Last week the International Institute of Minnesota hosted two citizenship ceremonies at the Festival of Nations, and I helped as a volunteer.
The first time I attended a citizenship ceremony was just by chance a few months ago when I was at the International Institute, and I happened to wander in as the ceremony was starting. I saw the flag, and the people, and the judge, and my eyes immediately welled up, my heart was full, and it hurt.
It happened again last week. There is something very humbling about these ceremonies I think partly because I had to do nothing to become a citizen. I was born here. I get the benefits without having to do anything. I don’t even have to vote.
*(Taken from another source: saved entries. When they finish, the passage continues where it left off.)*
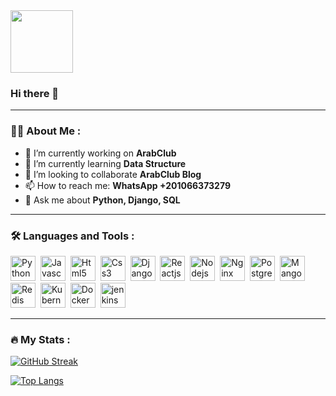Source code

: <div id="header">
  <img src="https://media.giphy.com/media/bGgsc5mWoryfgKBx1u/giphy.gif" width="100"/>
  <h3>Hi there 👋</h3>
</div>

---

### :man_technologist: About Me :
<!--
**islam-kamel/islam-kamel** is a ✨ _special_ ✨ repository because its `README.md` (this file) appears on your GitHub profile.

Here are some ideas to get you started:
- 👯 I’m looking to collaborate on ...
- 🤔 I’m looking for help with ...
- 💬 Ask me about ...
- 📫 How to reach me: ...
- 😄 Pronouns: ...
- ⚡ Fun fact: ...
-->

- 🔭 I’m currently working on  **ArabClub**
- 🌱 I’m currently learning  **Data Structure**
- 👯 I’m looking to collaborate **ArabClub Blog**
- 📫 How to reach me: **WhatsApp +201066373279**
- 💬 Ask me about **Python, Django, SQL**
---

### :hammer_and_wrench: Languages and Tools :
<div>
  <img src="https://cdn.jsdelivr.net/gh/devicons/devicon/icons/python/python-original.svg" title="Python" width="40" height="40"/>&nbsp;
  <img src="https://cdn.jsdelivr.net/gh/devicons/devicon/icons/javascript/javascript-plain.svg" title="Javascript" width="40" height="40"/>&nbsp;
  <img src="https://cdn.jsdelivr.net/gh/devicons/devicon/icons/html5/html5-original.svg" title="Html5" width="40" height="40"/>&nbsp;
  <img src="https://cdn.jsdelivr.net/gh/devicons/devicon/icons/css3/css3-original.svg" title="Css3" width="40" height="40"/>&nbsp;
  <img src="https://cdn.jsdelivr.net/gh/devicons/devicon/icons/django/django-plain-wordmark.svg" title="Django" width="40" height="40"/>&nbsp;
  <img src="https://cdn.jsdelivr.net/gh/devicons/devicon/icons/react/react-original.svg" title="Reactjs" width="40" height="40"/>&nbsp;
  <img src="https://cdn.jsdelivr.net/gh/devicons/devicon/icons/nodejs/nodejs-original.svg" title="Nodejs" width="40" height="40"/>&nbsp;
  <img src="https://cdn.jsdelivr.net/gh/devicons/devicon/icons/nginx/nginx-original.svg" title="Nginx" width="40" height="40"/>&nbsp;
  <img src="https://cdn.jsdelivr.net/gh/devicons/devicon/icons/postgresql/postgresql-original.svg" title="Postgresql" width="40" height="40"/>&nbsp;
  <img src="https://cdn.jsdelivr.net/gh/devicons/devicon/icons/mongodb/mongodb-original-wordmark.svg" title="MangoDb" width="40" height="40"/>&nbsp;
  <img src="https://cdn.jsdelivr.net/gh/devicons/devicon/icons/redis/redis-original.svg" title="Redis" width="40" height="40"/>&nbsp;
  <img src="https://cdn.jsdelivr.net/gh/devicons/devicon/icons/kubernetes/kubernetes-plain.svg" title="Kubernetes" width="40" height="40"/>&nbsp;
  <img src="https://cdn.jsdelivr.net/gh/devicons/devicon/icons/docker/docker-original-wordmark.svg" title="Docker" width="40" height="40"/>&nbsp;
  <img src="https://cdn.jsdelivr.net/gh/devicons/devicon/icons/jenkins/jenkins-original.svg" title="jenkins" width="40" height="40"/>&nbsp;
</div>

---

### :fire: My Stats :

[![GitHub Streak](https://github-readme-streak-stats.herokuapp.com/?user=islam-kamel&theme=chartreuse-dark)](https://git.io/streak-stats)

[![Top Langs](https://github-readme-stats.vercel.app/api/top-langs/?username=islam-kamel&layout=compact&theme=vision-friendly-dark)](https://github.com/anuraghazra/github-readme-stats)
So here are 87 people from Bangladesh, Bolivia, Burma, Columbia, Guatemala, Guinea, Guyana, Iraq, Jordan, Kenya, Morocco, Poland, Sri Lanka, Taiwan, Vietnam, Canada, India, Laos, Liberia, the Philippines, the UK, Mexico, Somalia, and Ethiopia, taking a pledge of citizenship. And they didn’t just show up to take a pledge on that day. They’ve been working toward that day for years. They’ve established themselves in the community. In some cases they had to learn English. They left their homes, sometimes leaving everything behind and fleeing for their lives.
As Senator Tina Smith said in her opening remarks “It’s been a difficult path for many, dangerous for some”.
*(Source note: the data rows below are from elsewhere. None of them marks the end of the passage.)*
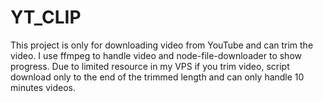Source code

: # YT_CLIP

This project is only for downloading video from YouTube and can trim the video. I use ffmpeg to handle video and node-file-downloader to show progress. 
Due to limited resource in my VPS if you trim video, script download only to the end of the trimmed length and can only handle 10 minutes videos.
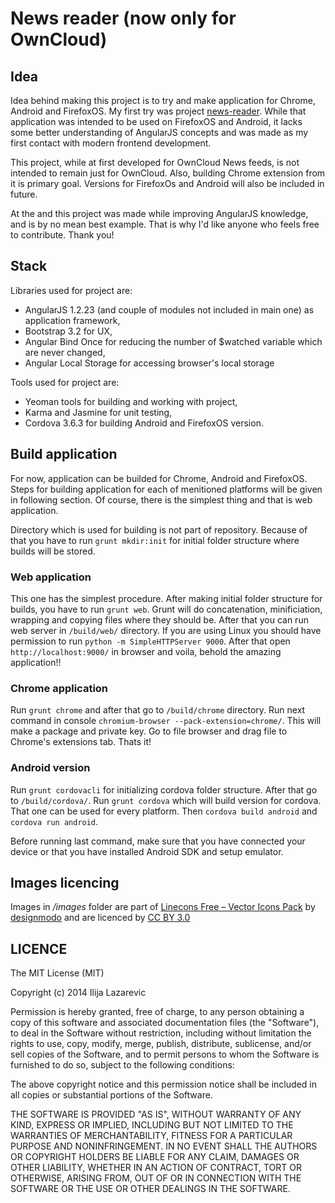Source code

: # News reader (now only for OwnCloud)

## Idea

Idea behind making this project is to try and make application for Chrome, Android and FirefoxOS. My first try was project [news-reader](https://github.com/owncloud/news-mobile). While that application was intended to be used on FirefoxOS and Android, it lacks some better understanding of AngularJS concepts and was made as my first contact with modern frontend development.

This project, while at first developed for OwnCloud News feeds, is not intended to remain just for OwnCloud. Also, building Chrome extension from it is primary goal. Versions for FirefoxOs and Android will also be included in future.

At the and this project was made while improving AngularJS knowledge, and is by no mean best example. That is why I'd like anyone who feels free to contribute. Thank you!

## Stack

Libraries used for project are:
 - AngularJS 1.2.23 (and couple of modules not included in main one) as application framework,
 - Bootstrap 3.2 for UX, 
 - Angular Bind Once for reducing the number of $watched variable which are never changed,
 - Angular Local Storage for accessing browser's local storage

Tools used for project are:
 - Yeoman tools for building and working with project,
 - Karma and Jasmine for unit testing,
 - Cordova 3.6.3 for building Android and FirefoxOS version.

## Build application

For now, application can be builded for Chrome, Android and FirefoxOS. Steps for building application for each of menitioned platforms will be given in following section. Of course, there is the simplest thing and that is web application.

Directory which is used for building is not part of repository. Because of that you have to run `grunt mkdir:init` for initial folder structure where builds will be stored.

### Web application

 This one has the simplest procedure. After making initial folder structure for builds, you have to run `grunt web`. Grunt will do concatenation, minificiation, wrapping and copying files where they should be. After that you can run web server in `/build/web/` directory. If you are using Linux you should have permission to run `python -m SimpleHTTPServer 9000`. After that open `http://localhost:9000/` in browser and voila, behold the amazing application!!

### Chrome application

Run `grunt chrome` and after that go to `/build/chrome` directory.
Run next command in console `chromium-browser --pack-extension=chrome/`. This will make a package and private key.
Go to file browser and drag file to Chrome's extensions tab.
Thats it!

### Android version

Run `grunt cordovacli` for initializing cordova folder structure.
After that go to `/build/cordova/`.
Run `grunt cordova` which will build version for cordova. That one can be used for every platform.
Then `cordova build android` and `cordova run android`.

Before running last command, make sure that you have connected your device or that you have installed Android SDK and setup emulator.

## Images licencing

Images in */images* folder are part of [Linecons Free – Vector Icons Pack](https://www.iconfinder.com/iconsets/linecons-free-vector-icons-pack) by [designmodo](https://www.iconfinder.com/designmodo) and are licenced by [CC BY 3.0](http://creativecommons.org/licenses/by/3.0/)

## LICENCE

The MIT License (MIT)

Copyright (c) 2014 Ilija Lazarevic

Permission is hereby granted, free of charge, to any person obtaining a copy
of this software and associated documentation files (the "Software"), to deal
in the Software without restriction, including without limitation the rights
to use, copy, modify, merge, publish, distribute, sublicense, and/or sell
copies of the Software, and to permit persons to whom the Software is
furnished to do so, subject to the following conditions:

The above copyright notice and this permission notice shall be included in all
copies or substantial portions of the Software.

THE SOFTWARE IS PROVIDED "AS IS", WITHOUT WARRANTY OF ANY KIND, EXPRESS OR
IMPLIED, INCLUDING BUT NOT LIMITED TO THE WARRANTIES OF MERCHANTABILITY,
FITNESS FOR A PARTICULAR PURPOSE AND NONINFRINGEMENT. IN NO EVENT SHALL THE
AUTHORS OR COPYRIGHT HOLDERS BE LIABLE FOR ANY CLAIM, DAMAGES OR OTHER
LIABILITY, WHETHER IN AN ACTION OF CONTRACT, TORT OR OTHERWISE, ARISING FROM,
OUT OF OR IN CONNECTION WITH THE SOFTWARE OR THE USE OR OTHER DEALINGS IN THE
SOFTWARE.
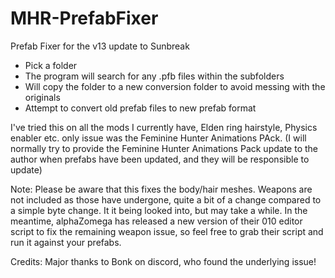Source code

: # MHR-PrefabFixer
Prefab Fixer for the v13 update to Sunbreak

* Pick a folder
* The program will search for any .pfb files within the subfolders
* Will copy the folder to a new conversion folder to avoid messing with the originals
* Attempt to convert old prefab files to new prefab format

I've tried this on all the mods I currently have, Elden ring hairstyle, Physics enabler etc. only issue was the Feminine Hunter Animations PAck. (I will normally try to provide the Feminine Hunter Animations Pack update to the author when prefabs have been updated, and they will be responsible to update)

Note: Please be aware that this fixes the body/hair meshes. Weapons are not included as those have undergone, quite a bit of a change compared to a simple byte change. It it being looked into, but may take a while. In the meantime, alphaZomega has released a new version of their 010 editor script to fix the remaining weapon issue, so feel free to grab their script and run it against your prefabs.

Credits: Major thanks to Bonk on discord, who found the underlying issue!

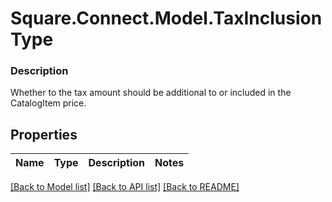 # Square.Connect.Model.TaxInclusionType

### Description

Whether to the tax amount should be additional to or included in the CatalogItem price.

## Properties

Name | Type | Description | Notes
------------ | ------------- | ------------- | -------------



[[Back to Model list]](../README.md#documentation-for-models) [[Back to API list]](../README.md#documentation-for-api-endpoints) [[Back to README]](../README.md)

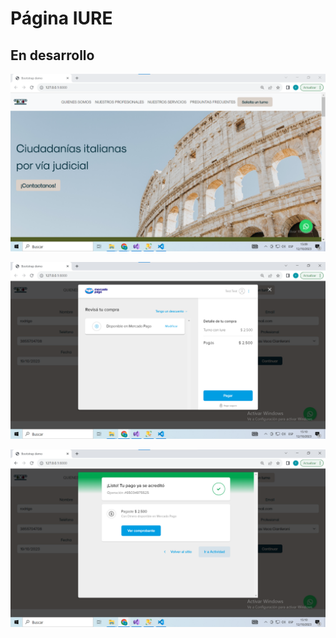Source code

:# Página IURE
## En desarrollo

![](https://github.com/rodrigovargarcia/IURE_with_python/blob/master/Captura%20de%20pantalla%202023-10-12%20150928.png)

![](https://github.com/rodrigovargarcia/IURE_with_python/blob/master/Captura%20de%20pantalla%202023-10-12%20151031.png)

![](https://github.com/rodrigovargarcia/IURE_with_python/blob/master/Captura%20de%20pantalla%202023-10-12%20151043.png)
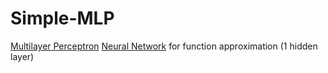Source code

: # Simple-MLP

[Multilayer Perceptron](https://en.wikipedia.org/wiki/Multilayer_perceptron) [Neural Network](https://en.wikipedia.org/wiki/Artificial_neural_network) for function approximation (1 hidden layer)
This is the citizenship pledge:
“I solemnly swear that I will support and defend the Constitution and Laws of the United States of America against all enemies, foreign and domestic; that I give up and surrender any allegiance to any king, queen or prince, or to any state or country, which I have held, up until this day. That as a citizen of the United States, I will, when lawfully directed, bear arms, or perform non-combatant service, in the armed forces of the United States, or I will, when directed, perform non-military service on behalf of the United States. I take these obligations freely, without any purpose of evasion and declare today, that I am a citizen of the United States of America.”
When I was born I didn’t have to say that pledge, did you? No, of course you didn’t.
If I was required to take that oath, could I do it freely? It’s something to ponder.
The Judge who issued the oath then followed up with a few words. I can only paraphrase – –
He told the new citizens that we give our loyalty to a set of ideas or ideals, not to a person. We can criticize our government without fear of punishment. This allows us to live a safe and successful life for our families.
He told the new citizens that they are free to follow the call of their history and culture, and that they should respect their own origins and let others do the same. He told them “you are free”, and that the courts are designed to protect their freedoms. “You are free to express your opinions, and free to believe what your heart believes.” In America, there is no single way to think. In fact, having only one way to think is contrary to what we’re about.
He told them that they have a responsibility to participate. Democracy only works when we participate thoughtfully and we think about everyone. And we do not do this out of fear or hatred. We should be making choices for ourselves, yes, but also for our country. Use our schools to educate girls and boys alike. Be responsive to your community. Be tolerant, and live in peace. Care for your neighbors. Be kind to those around you, and to those who don’t have as much as you. Volunteer with those you know and those you don’t know.
And he wrapped up with a Thomas Jefferson quote: “People cannot expect to be both ignorant and free.”
And then he closed with “and God save America.”
I commented to a friend that my emotional reaction to these rituals is a little surprising, because I don’t think of myself as a flag-waving patriot. She replied “It’s about humanity and dreams, not patriotism.” I agree that it’s about humanity and dreams. And maybe, just maybe, it’s also a little bit about patriotism.